Les métiers des instituts de beauté et ongleries sont les activités qui se répandent le plus, enregistrant une forte progression en passant de 24% des communes équipées en 2019 à 35% en 2024, soit +11 points.
En revanche, les métiers de l’alimentation montrent une dynamique plus timide ou en léger repli. Le nombre de communes disposant d’une boulangerie-pâtisserie baisse légèrement, passant de 29% en 2019 à 28% en 2024, tandis que la boucherie-charcuterie reste stable avec 12% des communes couvertes.

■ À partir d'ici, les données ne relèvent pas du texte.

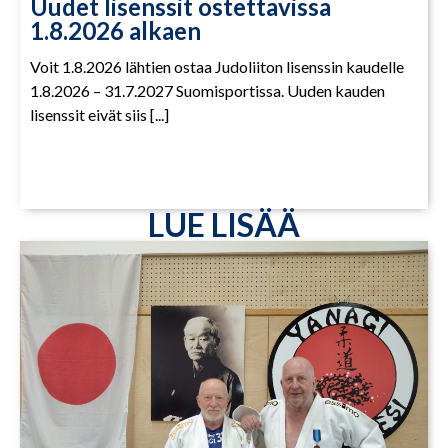
Uudet lisenssit ostettavissa
1.8.2026 alkaen
Voit 1.8.2026 lähtien ostaa Judoliiton lisenssin kaudelle
1.8.2026 – 31.7.2027 Suomisportissa. Uuden kauden
lisenssit eivät siis [...]
LUE LISÄÄ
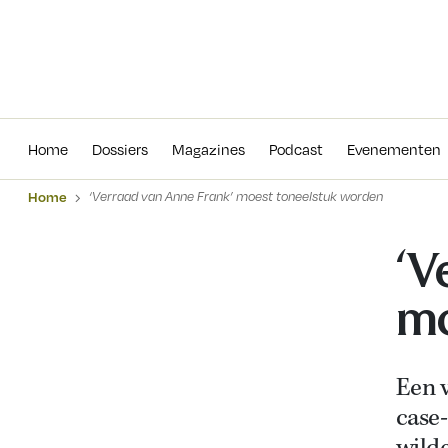
Home
Dossiers
Magazines
Podcas
Home
Dossiers
Magazines
Podcast
Evenementen
Home
‘Verraad van Anne Frank’ moest toneelstuk worden
‘V
mo
Een v
case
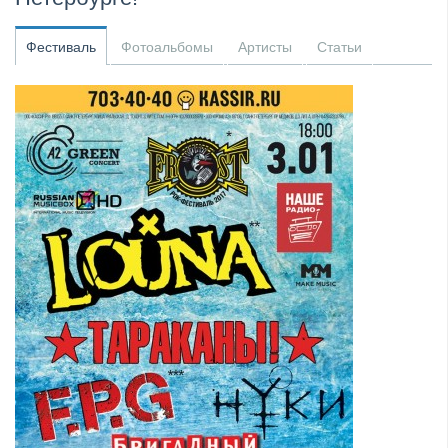
​Anthrax выпустили новый сингл и клип «Everybod...
Фестиваль
Фотоальбомы
Артисты
Статьи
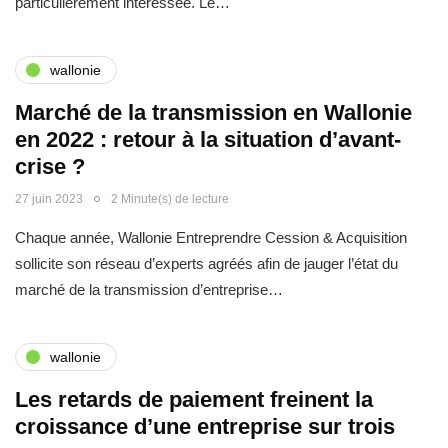
particulièrement intéressée. Le…
wallonie
Marché de la transmission en Wallonie
en 2022 : retour à la situation d’avant-
crise ?
27 juin 2023
2 Minute(s) de lecture
Chaque année, Wallonie Entreprendre Cession & Acquisition
sollicite son réseau d’experts agréés afin de jauger l’état du
marché de la transmission d’entreprise…
wallonie
Les retards de paiement freinent la
croissance d’une entreprise sur trois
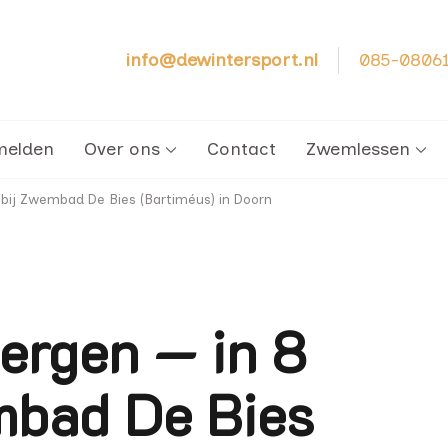
info@dewintersport.nl
085-0806
cht – Zwemschool De Winter Sport
melden
Over ons
Contact
Zwemlessen
bij Zwembad De Bies (Bartiméus) in Doorn
rgen — in 8
mbad De Bies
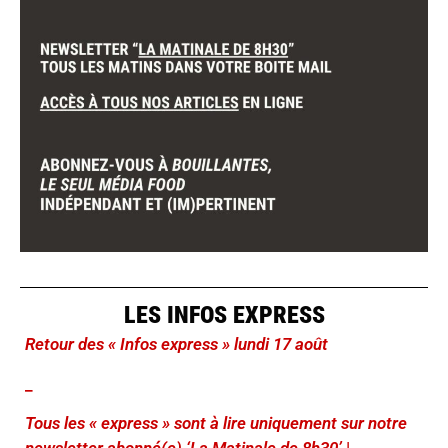
LES INFOS EXPRESS
Retour des « Infos express » lundi 17 août
_
Tous les « express » sont à lire uniquement sur notre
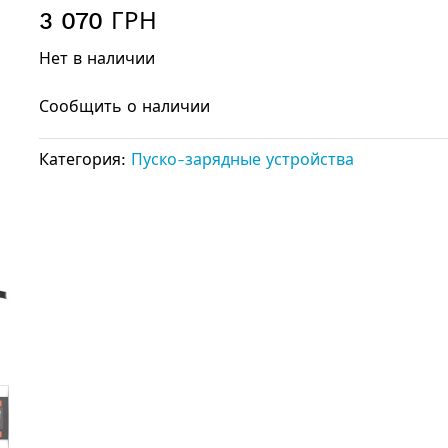
3 070 ГРН
Нет в наличии
Сообщить о наличии
Категория:
Пуско-зарядные устройства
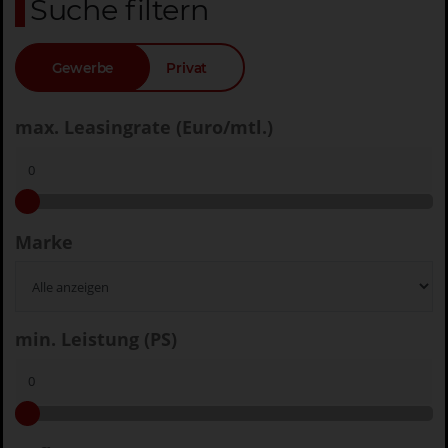
Suche filtern
Gewerbe
Privat
max. Leasingrate (Euro/mtl.)
Marke
min. Leistung (PS)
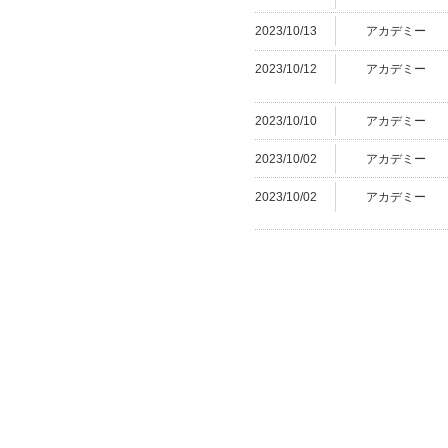
2023/10/13
アカデミー
2023/10/12
アカデミー
2023/10/10
アカデミー
2023/10/02
アカデミー
2023/10/02
アカデミー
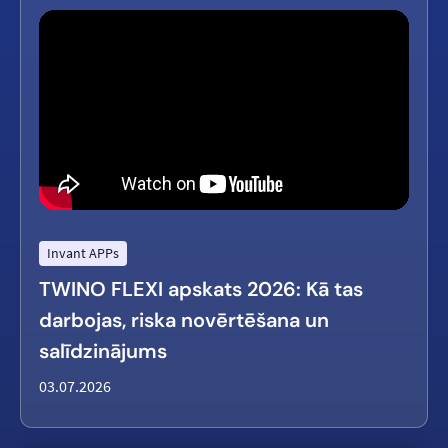
Invant APPs
TWINO FLEXI apskats 2026: Kā tas
darbojas, riska novērtēšana un
salīdzinājums
03.07.2026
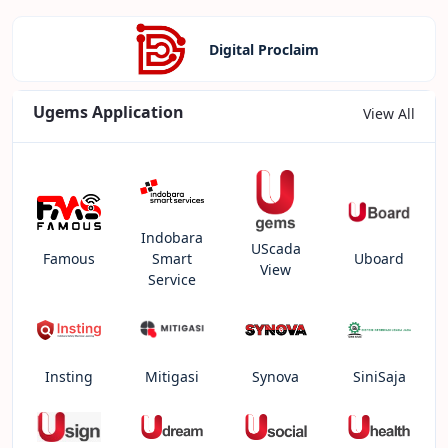
Digital Proclaim
Ugems Application
View All
Indobara
UScada
Famous
Smart
Uboard
View
Service
Insting
Mitigasi
Synova
SiniSaja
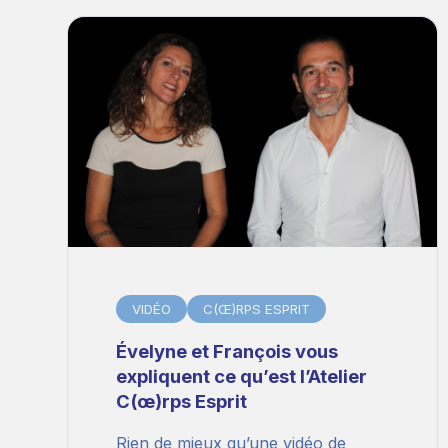
VIDÉO
C(Œ)RPS ESPRIT
Évelyne et François vous
expliquent ce qu’est l’Atelier
C(œ)rps Esprit
Rien de mieux qu’une vidéo de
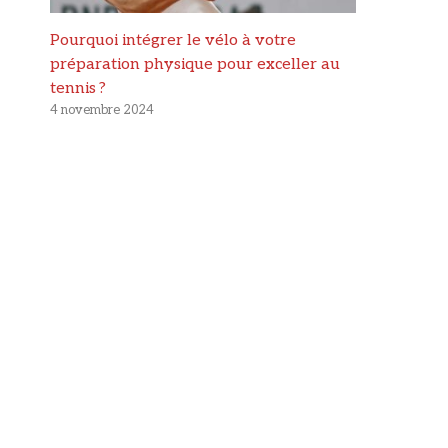
Pourquoi intégrer le vélo à votre
préparation physique pour exceller au
tennis ?
4 novembre 2024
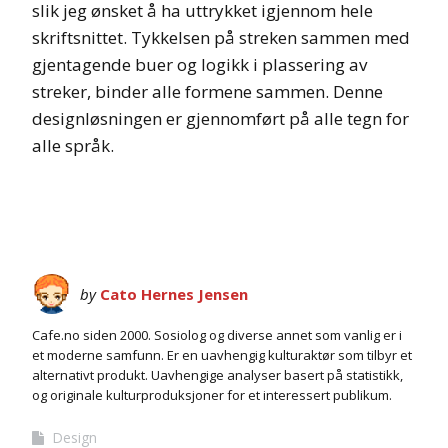
slik jeg ønsket å ha uttrykket igjennom hele
skriftsnittet. Tykkelsen på streken sammen med
gjentagende buer og logikk i plassering av
streker, binder alle formene sammen. Denne
designløsningen er gjennomført på alle tegn for
alle språk.
by
Cato Hernes Jensen
Cafe.no siden 2000. Sosiolog og diverse annet som vanlig er i
et moderne samfunn. Er en uavhengig kulturaktør som tilbyr et
alternativt produkt. Uavhengige analyser basert på statistikk,
og originale kulturproduksjoner for et interessert publikum.
Design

L’emploi artisanal en demi-teinte
Le paysage est plus contrasté concernant l’emploi artisanal. Les salariés représentent 10% des emplois salariés du secteur marchand dans le Grand Est. Le poids de l’emploi salarié artisanal est relativement homogène à l’échelle du Grand Est, oscillant entre 9% dans la Marne, la Meurthe-et-Moselle, la Moselle et le Bas-Rhin et 14% dans les Vosges. L’emploi salarié artisanal se répartit entre 140 230 emplois dans les TPE de moins de 20 salariés fin 2024. Il a progressé de 2% entre 2019 et 2024, suivant une évolution inférieure à la moyenne nationale (5%). On observe les plus importantes hausses de l’emploi artisanal dans la Meuse (4 340 emplois +5%) et l’Aube (7 700 emplois +5%), suivies du Bas-Rhin (32 800 +4%) et des Vosges (11 490 emplois +4,5%). La dynamique est plus modérée en Meurthe-et-Moselle (15 280 emplois +3%) et dans la Marne (13 720 emplois +3%). Il est quasi stable dans les Ardennes (7 230 emplois +0,6%) et le Haut-Rhin (19 780 emplois +0,5%). Enfin, il recule légèrement en Moselle (23 400 emplois -0,3%) et plus nettement dans la Haute-Marne (4 510 emplois -3%).
« Un amortisseur économique »
Pour Catherine Elie, directrice des études ISM (Institut supérieur des métiers) « la géographie de l’artisanat bat en brèche bien des idées reçues. Le nombre d’artisans progresse partout, y compris dans des départements qui perdent des habitants, où l’artisanat joue un rôle d’amortisseur économique et de maintien des services à la population. Pour autant, tous les signaux ne sont pas au vert. Le maillage des métiers de bouche s’étiole légèrement, avec des boulangeries-pâtisseries en recul dans les communes, et des boucheries-charcuterie globalement stables. Derrière la vitalité entrepreneuriale, c’est donc la question de la consolidation de ce tissu de très petites entreprises dans les territoires qui se pose. »
En clair l’artisanat joue bien son rôle d’amortisseur économique, mais de façon inégale selon les métiers. Ceux de l’alimentation semblent malheureusement un peu à la traîne, alors qu’ils représentent un symbole de vitalité et de préservation du lien social.